Technical buying also helped boost US oil futures, which extended gains on Wednesday after breaking through a 100-day moving average for the first time since October.

That move could set up a test of the 200-day mark at $92.20 a barrel, traders said.

“The market is taking advantage of thin holiday trading, boosting out of its trading range.
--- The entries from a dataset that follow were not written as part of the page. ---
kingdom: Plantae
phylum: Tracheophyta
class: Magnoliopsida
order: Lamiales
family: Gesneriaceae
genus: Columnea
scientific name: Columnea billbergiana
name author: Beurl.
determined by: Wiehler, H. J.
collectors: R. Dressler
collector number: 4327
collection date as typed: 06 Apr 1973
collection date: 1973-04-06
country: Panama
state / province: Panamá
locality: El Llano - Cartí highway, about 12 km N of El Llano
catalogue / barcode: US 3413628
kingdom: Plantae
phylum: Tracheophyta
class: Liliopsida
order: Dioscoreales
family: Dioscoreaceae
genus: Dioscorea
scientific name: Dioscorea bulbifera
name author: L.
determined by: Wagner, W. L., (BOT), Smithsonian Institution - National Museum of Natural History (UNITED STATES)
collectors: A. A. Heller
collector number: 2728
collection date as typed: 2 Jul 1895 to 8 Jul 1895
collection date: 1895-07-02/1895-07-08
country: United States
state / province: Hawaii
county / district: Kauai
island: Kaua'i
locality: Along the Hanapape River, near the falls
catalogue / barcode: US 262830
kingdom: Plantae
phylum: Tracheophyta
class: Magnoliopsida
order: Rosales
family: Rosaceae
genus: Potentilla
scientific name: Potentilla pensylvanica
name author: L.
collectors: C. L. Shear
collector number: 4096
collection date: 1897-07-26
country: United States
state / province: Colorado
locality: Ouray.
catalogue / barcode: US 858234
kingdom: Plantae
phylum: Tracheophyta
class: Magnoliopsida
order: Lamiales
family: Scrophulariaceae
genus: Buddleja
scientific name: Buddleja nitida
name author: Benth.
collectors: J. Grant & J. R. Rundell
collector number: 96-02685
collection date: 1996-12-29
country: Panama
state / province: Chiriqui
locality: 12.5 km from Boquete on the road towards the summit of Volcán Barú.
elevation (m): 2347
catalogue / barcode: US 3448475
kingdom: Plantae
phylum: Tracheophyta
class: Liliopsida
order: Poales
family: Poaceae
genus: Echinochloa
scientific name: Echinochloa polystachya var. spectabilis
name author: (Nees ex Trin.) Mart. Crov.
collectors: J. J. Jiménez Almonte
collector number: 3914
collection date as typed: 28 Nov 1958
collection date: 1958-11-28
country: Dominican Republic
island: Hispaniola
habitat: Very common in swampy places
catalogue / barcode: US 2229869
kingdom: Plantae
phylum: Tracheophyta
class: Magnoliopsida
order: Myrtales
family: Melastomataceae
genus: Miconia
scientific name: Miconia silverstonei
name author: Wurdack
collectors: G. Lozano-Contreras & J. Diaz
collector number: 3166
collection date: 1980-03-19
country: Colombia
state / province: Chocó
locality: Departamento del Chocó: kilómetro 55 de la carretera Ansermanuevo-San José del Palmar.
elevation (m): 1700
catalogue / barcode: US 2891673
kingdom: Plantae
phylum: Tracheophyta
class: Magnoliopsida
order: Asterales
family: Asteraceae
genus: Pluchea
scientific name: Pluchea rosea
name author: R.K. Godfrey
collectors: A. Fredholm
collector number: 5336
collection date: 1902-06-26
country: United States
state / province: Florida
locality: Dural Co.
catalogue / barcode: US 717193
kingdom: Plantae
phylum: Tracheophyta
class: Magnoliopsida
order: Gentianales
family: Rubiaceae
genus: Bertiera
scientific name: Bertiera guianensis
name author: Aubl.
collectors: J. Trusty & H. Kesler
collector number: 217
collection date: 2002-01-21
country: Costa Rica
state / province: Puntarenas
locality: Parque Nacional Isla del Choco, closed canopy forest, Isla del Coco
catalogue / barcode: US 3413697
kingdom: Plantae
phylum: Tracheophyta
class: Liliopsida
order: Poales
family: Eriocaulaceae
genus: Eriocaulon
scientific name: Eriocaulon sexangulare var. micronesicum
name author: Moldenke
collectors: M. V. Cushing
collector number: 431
Its thin volumes and technical trading,” Addison Armstrong, director of market research at Tradition Energy in Stamford, Connecticut, told the news wire.

Some traders attributed gains in part to news that OPEC member country, the United Arab Emirates, said on Wednesday it had arrested a “cell” of UAE and Saudi Arabian nationals who were allegedly planning to carry out attacks in both countries, which hold some of the world’s largest oil fields.

Traders have been placing a premium on oil for months due to geopolitical tensions in the Middle East.

Crude also rose due to buying at a key technical support level above $90 a barrel, and possible algorithmic short-covering, traders said.

Oil prices rose in spite of a modest drop for US equities prices, as the S&P 500 index fell by 0.3 per cent.

Oil was also supported by expectations Japan’s new prime minister would pursue drastic stimulus policies to drive the economy of the world’s third-largest oil consumer out of deflation.

Shinzo Abe was voted in as prime minister by parliament’s lower house on Wednesday, giving the hawkish lawmaker a second chance at Japan’s top job.